Your objective: All lines from the entries below that contain the string "승전국의" should be copied out.

* * *

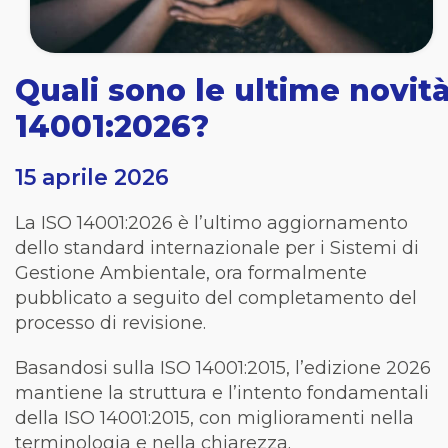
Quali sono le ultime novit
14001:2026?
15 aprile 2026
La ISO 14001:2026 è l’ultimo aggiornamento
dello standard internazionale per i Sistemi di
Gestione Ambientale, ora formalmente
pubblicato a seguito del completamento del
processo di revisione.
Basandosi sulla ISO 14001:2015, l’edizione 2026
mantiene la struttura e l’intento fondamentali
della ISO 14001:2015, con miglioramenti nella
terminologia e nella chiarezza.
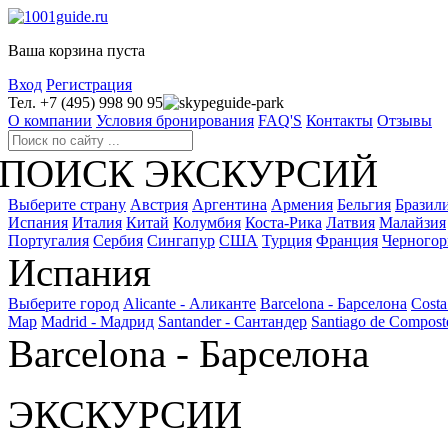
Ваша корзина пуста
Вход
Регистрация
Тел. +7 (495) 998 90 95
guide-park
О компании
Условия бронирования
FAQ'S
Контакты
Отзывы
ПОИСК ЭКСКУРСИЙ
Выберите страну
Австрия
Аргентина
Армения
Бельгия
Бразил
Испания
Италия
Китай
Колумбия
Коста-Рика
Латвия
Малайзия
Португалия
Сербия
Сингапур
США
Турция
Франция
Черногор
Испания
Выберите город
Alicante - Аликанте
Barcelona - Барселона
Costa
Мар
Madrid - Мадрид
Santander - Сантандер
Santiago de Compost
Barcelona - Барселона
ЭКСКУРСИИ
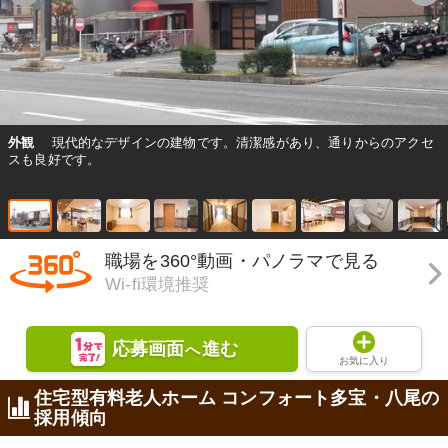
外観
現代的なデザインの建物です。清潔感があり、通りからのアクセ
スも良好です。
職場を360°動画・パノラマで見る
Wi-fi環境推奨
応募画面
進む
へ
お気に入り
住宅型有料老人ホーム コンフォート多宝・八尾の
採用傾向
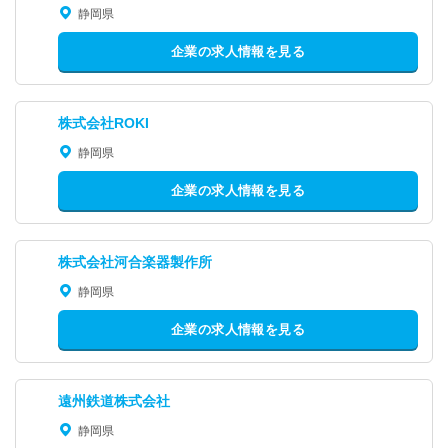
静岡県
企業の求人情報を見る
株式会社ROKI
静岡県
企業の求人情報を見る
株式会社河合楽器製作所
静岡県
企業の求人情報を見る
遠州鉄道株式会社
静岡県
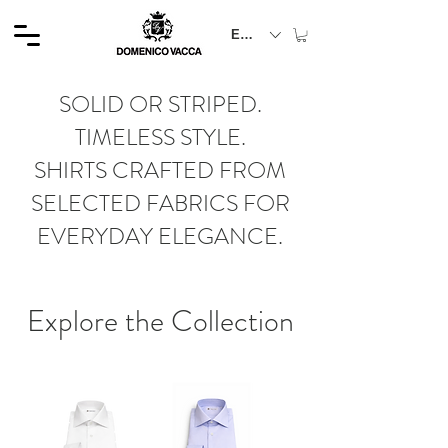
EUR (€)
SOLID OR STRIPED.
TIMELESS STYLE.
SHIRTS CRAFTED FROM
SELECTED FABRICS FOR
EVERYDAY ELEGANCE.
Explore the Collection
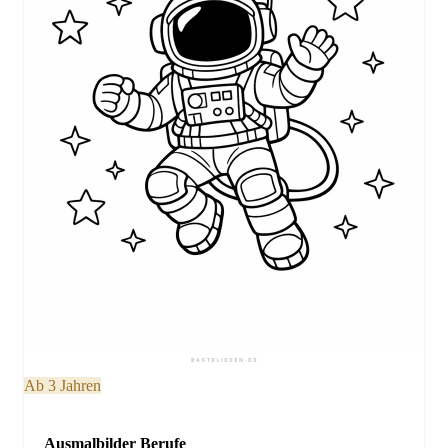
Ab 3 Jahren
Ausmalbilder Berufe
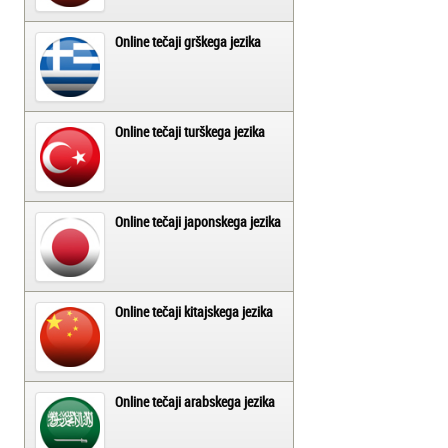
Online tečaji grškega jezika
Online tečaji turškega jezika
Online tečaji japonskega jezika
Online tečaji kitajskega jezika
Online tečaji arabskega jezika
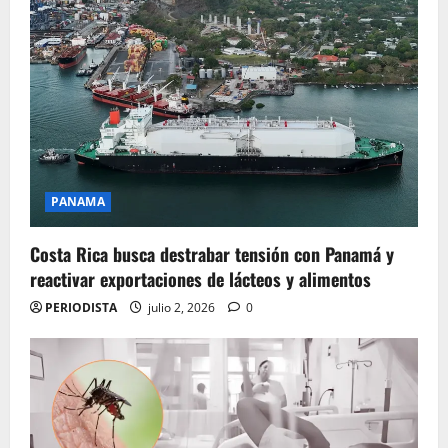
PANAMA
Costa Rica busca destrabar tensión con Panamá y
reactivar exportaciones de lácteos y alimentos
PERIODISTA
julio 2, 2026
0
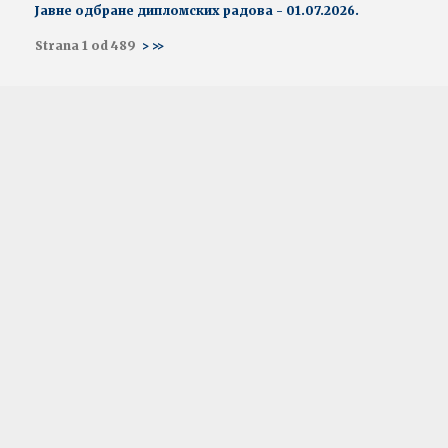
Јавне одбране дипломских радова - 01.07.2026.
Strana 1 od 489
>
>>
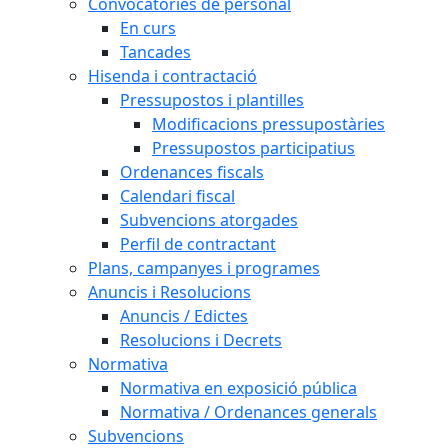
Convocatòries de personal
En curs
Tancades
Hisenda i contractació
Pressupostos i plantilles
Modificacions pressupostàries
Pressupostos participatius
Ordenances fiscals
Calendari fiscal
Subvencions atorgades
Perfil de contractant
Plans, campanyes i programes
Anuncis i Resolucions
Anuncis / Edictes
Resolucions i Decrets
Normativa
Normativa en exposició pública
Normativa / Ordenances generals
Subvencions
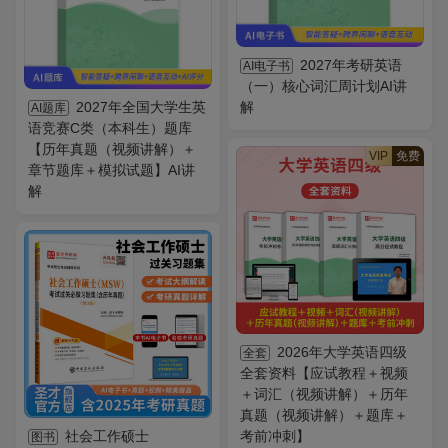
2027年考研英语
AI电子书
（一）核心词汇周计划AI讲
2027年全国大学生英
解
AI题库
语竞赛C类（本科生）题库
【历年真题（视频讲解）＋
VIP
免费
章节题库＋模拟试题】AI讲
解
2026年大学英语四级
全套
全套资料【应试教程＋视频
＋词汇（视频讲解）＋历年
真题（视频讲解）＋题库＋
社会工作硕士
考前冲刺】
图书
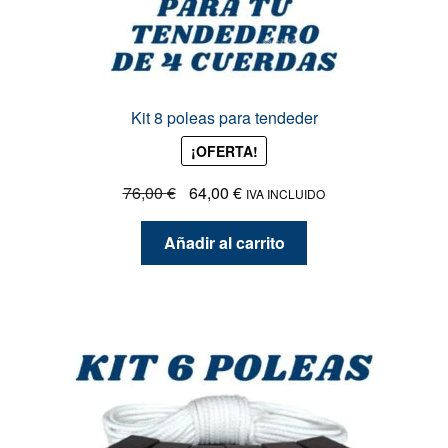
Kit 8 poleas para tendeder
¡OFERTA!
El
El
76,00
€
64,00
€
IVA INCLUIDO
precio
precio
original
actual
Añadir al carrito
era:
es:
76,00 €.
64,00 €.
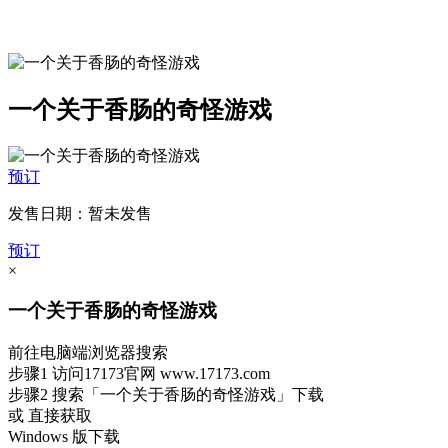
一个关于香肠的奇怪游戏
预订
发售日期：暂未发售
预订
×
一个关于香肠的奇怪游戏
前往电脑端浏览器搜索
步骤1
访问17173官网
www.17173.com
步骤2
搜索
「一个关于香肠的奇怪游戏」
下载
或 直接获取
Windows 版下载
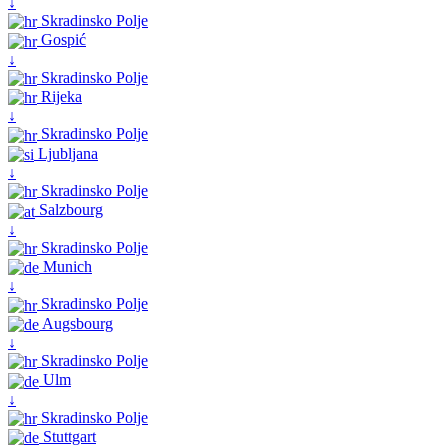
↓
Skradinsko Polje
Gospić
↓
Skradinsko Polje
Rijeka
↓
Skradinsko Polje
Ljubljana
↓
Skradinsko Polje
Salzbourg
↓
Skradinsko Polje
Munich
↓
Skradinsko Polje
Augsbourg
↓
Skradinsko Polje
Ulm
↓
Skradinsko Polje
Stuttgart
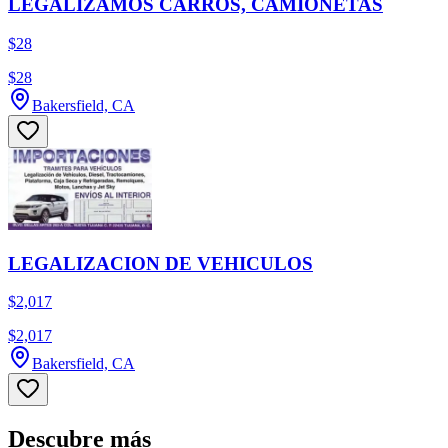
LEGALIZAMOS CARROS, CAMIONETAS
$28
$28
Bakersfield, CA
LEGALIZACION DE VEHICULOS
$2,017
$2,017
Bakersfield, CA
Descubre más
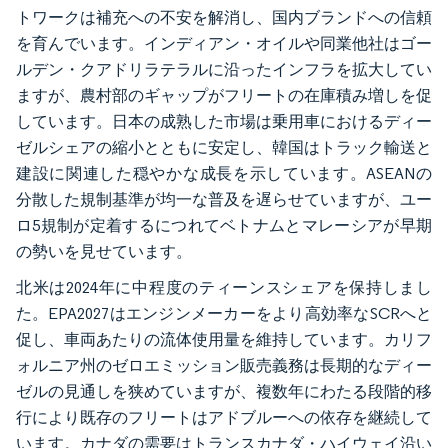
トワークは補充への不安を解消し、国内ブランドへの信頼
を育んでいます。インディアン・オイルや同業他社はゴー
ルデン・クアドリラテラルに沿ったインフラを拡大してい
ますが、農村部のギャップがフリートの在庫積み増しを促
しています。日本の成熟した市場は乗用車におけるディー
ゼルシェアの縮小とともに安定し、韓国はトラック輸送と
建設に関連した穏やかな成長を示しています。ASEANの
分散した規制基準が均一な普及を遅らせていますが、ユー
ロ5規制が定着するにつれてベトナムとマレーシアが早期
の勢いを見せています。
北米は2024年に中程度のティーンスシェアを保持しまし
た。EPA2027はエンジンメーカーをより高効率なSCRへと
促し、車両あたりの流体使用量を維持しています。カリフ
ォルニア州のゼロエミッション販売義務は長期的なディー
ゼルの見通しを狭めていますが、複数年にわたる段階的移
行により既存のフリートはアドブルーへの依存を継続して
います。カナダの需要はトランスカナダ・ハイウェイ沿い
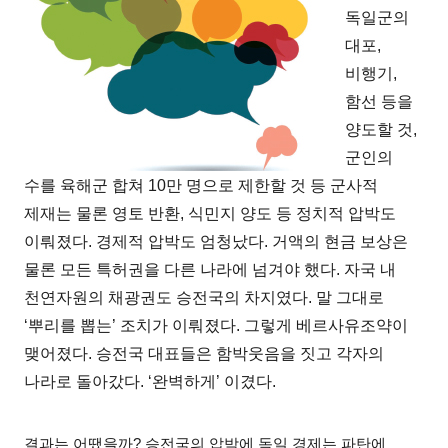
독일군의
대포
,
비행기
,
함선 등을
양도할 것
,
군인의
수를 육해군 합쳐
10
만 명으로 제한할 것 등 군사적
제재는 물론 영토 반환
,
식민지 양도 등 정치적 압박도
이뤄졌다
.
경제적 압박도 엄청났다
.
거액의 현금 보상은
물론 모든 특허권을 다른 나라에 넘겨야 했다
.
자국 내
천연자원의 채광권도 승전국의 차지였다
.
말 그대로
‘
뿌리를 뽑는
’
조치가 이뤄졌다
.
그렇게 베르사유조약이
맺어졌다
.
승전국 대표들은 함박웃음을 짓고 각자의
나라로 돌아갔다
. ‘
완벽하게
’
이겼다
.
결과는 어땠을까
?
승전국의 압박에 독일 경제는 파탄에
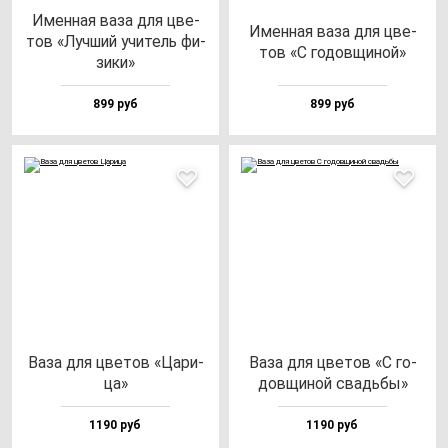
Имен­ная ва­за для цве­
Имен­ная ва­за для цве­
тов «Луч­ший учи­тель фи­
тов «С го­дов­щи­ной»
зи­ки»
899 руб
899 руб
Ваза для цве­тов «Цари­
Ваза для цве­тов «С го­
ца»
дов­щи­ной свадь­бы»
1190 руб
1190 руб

* * *

Task response:
천연자원의 채광권도 승전국의 차지였다
승전국의 압박에 독일 경제는 파탄에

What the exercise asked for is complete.